(Directions for this task):
Copy exactly every line below, from the first through the one that contains "Page size: 2001x1125.", and skip all pictures.

[Collected data entries]

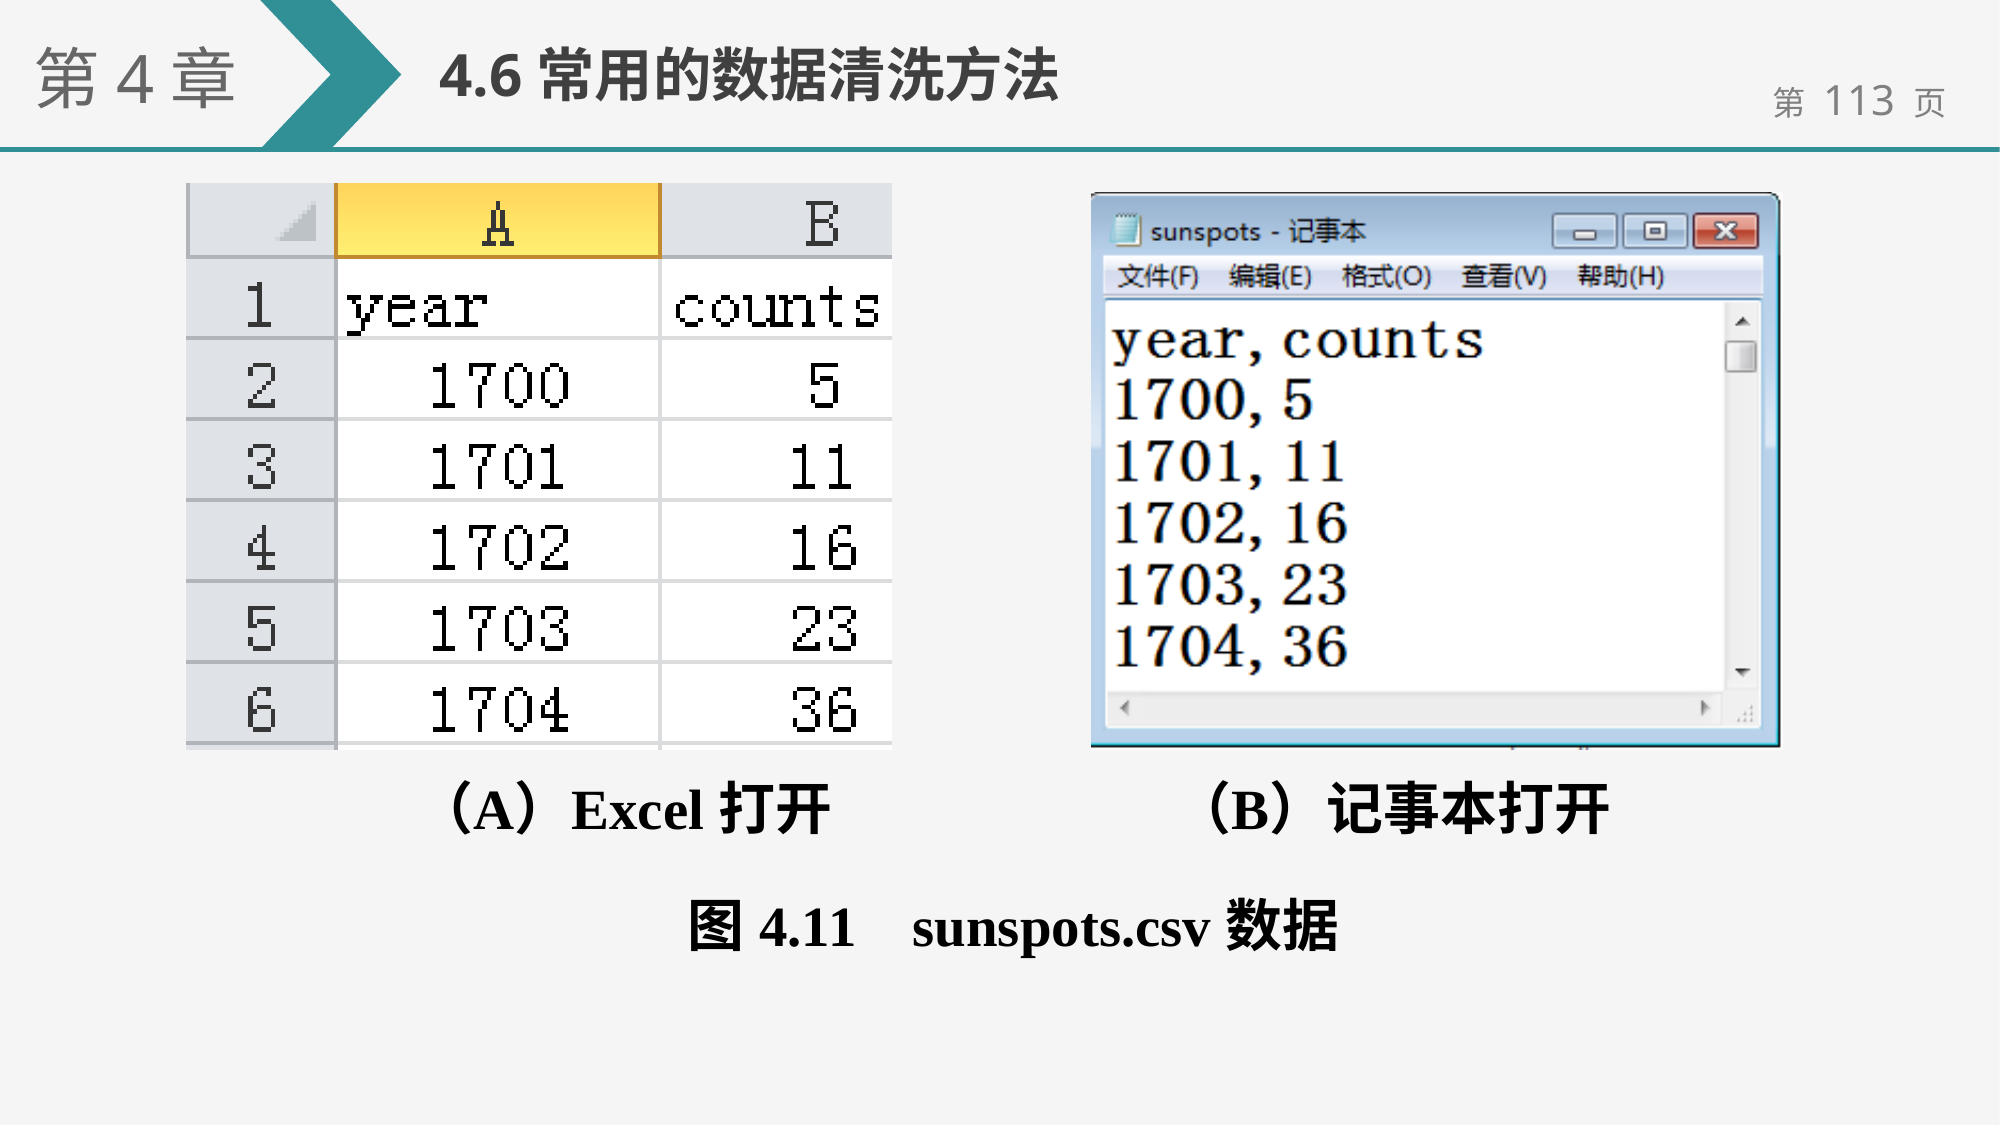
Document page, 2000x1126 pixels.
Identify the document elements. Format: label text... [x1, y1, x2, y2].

text_box 4.6常用的数据清洗方法 [424, 31, 1366, 116]
text_box [258, 0, 403, 148]
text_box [30, 181, 1879, 1032]
text_box 第4章 [19, 29, 253, 125]
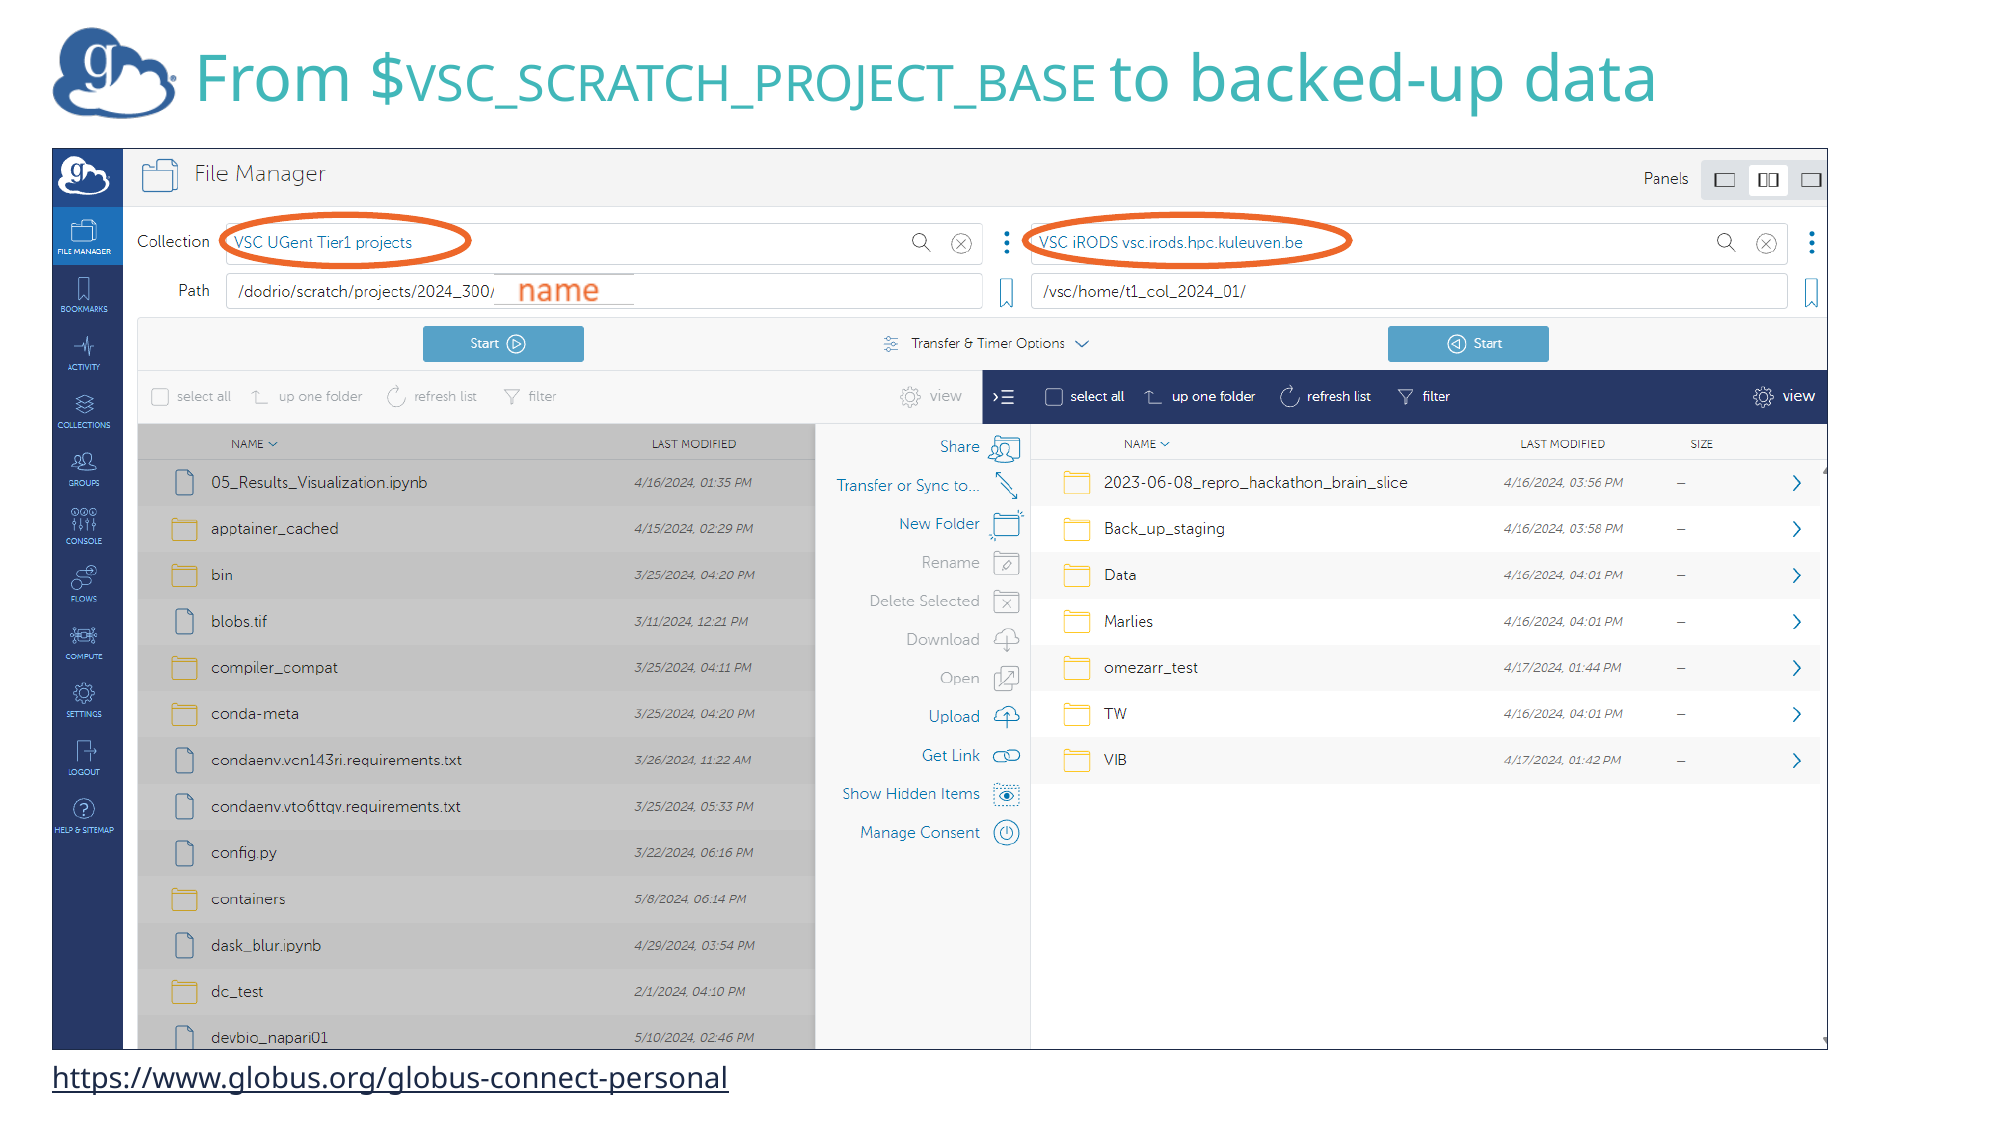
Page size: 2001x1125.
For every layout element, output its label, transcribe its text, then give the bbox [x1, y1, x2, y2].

list https://www.globus.org/globus-connect-personal [36, 1052, 1762, 1109]
title From $VSC_SCRATCH_PROJECT_BASE to backed-up data [179, 13, 1905, 149]
picture [44, 18, 180, 137]
picture [52, 148, 1828, 1050]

(Answer to this task):
Document page, 2000x1126 pixels.
Identify the document elements. Format: label text... [x1, y1, x2, y2].

text_box 4.6常用的数据清洗方法 [424, 31, 1366, 116]
text_box [258, 0, 403, 148]
text_box [30, 181, 1879, 1032]
text_box 第4章 [19, 29, 253, 125]
Page size: 2001x1125.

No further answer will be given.